How to complete this task:
Copy exactly the lines of the records below, and only those lines, beginning with the line that contains "(294, 375) none" and ending with the line that contains "[142,610,176,621] use ->".

Record excerpts:
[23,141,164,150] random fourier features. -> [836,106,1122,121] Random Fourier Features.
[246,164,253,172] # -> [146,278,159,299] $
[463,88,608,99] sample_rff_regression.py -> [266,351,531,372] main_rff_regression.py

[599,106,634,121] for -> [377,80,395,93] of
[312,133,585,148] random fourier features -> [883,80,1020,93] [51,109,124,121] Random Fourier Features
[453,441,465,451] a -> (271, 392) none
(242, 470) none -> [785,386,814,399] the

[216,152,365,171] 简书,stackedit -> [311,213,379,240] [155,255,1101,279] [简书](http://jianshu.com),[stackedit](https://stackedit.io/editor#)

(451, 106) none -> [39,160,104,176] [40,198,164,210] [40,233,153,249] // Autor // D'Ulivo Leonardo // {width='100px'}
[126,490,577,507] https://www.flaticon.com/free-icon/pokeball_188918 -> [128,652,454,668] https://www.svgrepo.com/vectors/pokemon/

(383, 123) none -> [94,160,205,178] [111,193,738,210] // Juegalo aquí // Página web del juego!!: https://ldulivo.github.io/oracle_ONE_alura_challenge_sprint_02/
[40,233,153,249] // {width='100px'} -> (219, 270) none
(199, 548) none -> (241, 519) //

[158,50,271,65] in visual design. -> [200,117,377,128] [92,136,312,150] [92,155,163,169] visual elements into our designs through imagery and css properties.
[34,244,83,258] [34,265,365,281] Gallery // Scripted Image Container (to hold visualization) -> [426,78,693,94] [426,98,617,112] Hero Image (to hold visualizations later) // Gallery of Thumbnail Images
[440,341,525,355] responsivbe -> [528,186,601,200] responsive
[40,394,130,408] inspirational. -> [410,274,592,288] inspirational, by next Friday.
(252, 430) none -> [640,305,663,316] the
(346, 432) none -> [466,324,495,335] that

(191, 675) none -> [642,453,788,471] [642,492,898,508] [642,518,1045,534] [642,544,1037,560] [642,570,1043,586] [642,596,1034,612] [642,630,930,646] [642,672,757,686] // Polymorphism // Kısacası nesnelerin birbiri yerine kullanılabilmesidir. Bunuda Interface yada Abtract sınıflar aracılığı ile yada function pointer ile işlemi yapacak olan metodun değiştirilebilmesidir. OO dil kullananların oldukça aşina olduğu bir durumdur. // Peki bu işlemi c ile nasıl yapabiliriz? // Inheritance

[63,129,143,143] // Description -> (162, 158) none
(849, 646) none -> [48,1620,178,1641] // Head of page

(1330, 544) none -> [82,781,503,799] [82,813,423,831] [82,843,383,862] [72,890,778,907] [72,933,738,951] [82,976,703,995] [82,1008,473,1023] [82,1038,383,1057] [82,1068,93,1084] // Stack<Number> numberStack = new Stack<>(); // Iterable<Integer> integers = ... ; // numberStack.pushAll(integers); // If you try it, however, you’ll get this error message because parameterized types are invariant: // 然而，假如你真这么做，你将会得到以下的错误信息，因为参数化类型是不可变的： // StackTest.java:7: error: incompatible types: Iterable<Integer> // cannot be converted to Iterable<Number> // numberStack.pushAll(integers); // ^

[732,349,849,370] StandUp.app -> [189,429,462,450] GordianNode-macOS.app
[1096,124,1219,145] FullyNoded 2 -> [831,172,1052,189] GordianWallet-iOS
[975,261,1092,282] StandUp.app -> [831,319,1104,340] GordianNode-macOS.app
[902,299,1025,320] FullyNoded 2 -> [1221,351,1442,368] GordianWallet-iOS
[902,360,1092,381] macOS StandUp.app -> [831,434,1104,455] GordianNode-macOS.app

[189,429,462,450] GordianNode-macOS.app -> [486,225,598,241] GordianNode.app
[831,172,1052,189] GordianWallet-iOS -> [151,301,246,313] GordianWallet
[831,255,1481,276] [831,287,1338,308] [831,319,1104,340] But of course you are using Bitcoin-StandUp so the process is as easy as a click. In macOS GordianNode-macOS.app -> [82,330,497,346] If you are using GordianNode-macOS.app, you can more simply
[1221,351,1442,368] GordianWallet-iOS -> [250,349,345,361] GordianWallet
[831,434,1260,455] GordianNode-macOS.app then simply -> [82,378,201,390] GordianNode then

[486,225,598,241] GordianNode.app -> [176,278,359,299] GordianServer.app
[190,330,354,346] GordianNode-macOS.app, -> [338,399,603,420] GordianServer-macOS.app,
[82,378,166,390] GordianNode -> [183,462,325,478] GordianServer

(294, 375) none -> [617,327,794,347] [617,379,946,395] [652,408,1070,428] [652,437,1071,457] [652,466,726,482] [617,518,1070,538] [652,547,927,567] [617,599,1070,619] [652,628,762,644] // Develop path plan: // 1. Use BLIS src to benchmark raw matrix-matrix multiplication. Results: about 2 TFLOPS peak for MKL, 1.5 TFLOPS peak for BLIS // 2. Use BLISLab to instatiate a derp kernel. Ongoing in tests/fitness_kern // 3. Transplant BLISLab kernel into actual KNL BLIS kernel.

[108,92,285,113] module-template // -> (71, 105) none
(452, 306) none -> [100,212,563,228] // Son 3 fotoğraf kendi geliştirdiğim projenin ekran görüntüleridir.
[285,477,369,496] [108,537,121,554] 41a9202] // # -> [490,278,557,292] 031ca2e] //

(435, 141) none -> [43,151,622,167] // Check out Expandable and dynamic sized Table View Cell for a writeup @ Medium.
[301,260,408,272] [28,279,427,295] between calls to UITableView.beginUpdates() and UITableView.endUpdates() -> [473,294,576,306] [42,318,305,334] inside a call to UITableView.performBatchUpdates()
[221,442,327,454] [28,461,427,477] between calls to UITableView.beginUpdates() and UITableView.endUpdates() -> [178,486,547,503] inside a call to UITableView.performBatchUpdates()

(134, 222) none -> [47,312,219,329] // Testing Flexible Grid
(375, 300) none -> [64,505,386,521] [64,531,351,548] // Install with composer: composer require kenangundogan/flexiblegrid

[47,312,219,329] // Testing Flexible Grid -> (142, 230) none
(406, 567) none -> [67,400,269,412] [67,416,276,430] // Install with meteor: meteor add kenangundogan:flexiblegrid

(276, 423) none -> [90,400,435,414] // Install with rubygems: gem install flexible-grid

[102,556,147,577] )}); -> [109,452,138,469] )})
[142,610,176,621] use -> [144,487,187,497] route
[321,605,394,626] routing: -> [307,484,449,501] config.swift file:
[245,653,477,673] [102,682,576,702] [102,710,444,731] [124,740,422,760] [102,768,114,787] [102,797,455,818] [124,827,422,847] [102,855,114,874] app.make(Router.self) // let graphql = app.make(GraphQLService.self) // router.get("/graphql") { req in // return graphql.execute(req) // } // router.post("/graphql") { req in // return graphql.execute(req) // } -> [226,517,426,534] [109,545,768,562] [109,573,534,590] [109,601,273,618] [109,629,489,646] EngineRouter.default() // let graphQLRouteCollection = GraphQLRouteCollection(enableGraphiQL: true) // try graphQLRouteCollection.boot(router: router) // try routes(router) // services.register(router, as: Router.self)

Answer space:
(294, 375) none -> [617,327,794,347] [617,379,946,395] [652,408,1070,428] [652,437,1071,457] [652,466,726,482] [617,518,1070,538] [652,547,927,567] [617,599,1070,619] [652,628,762,644] // Develop path plan: // 1. Use BLIS src to benchmark raw matrix-matrix multiplication. Results: about 2 TFLOPS peak for MKL, 1.5 TFLOPS peak for BLIS // 2. Use BLISLab to instatiate a derp kernel. Ongoing in tests/fitness_kern // 3. Transplant BLISLab kernel into actual KNL BLIS kernel.

[108,92,285,113] module-template // -> (71, 105) none
(452, 306) none -> [100,212,563,228] // Son 3 fotoğraf kendi geliştirdiğim projenin ekran görüntüleridir.
[285,477,369,496] [108,537,121,554] 41a9202] // # -> [490,278,557,292] 031ca2e] //

(435, 141) none -> [43,151,622,167] // Check out Expandable and dynamic sized Table View Cell for a writeup @ Medium.
[301,260,408,272] [28,279,427,295] between calls to UITableView.beginUpdates() and UITableView.endUpdates() -> [473,294,576,306] [42,318,305,334] inside a call to UITableView.performBatchUpdates()
[221,442,327,454] [28,461,427,477] between calls to UITableView.beginUpdates() and UITableView.endUpdates() -> [178,486,547,503] inside a call to UITableView.performBatchUpdates()

(134, 222) none -> [47,312,219,329] // Testing Flexible Grid
(375, 300) none -> [64,505,386,521] [64,531,351,548] // Install with composer: composer require kenangundogan/flexiblegrid

[47,312,219,329] // Testing Flexible Grid -> (142, 230) none
(406, 567) none -> [67,400,269,412] [67,416,276,430] // Install with meteor: meteor add kenangundogan:flexiblegrid

(276, 423) none -> [90,400,435,414] // Install with rubygems: gem install flexible-grid

[102,556,147,577] )}); -> [109,452,138,469] )})
[142,610,176,621] use -> [144,487,187,497] route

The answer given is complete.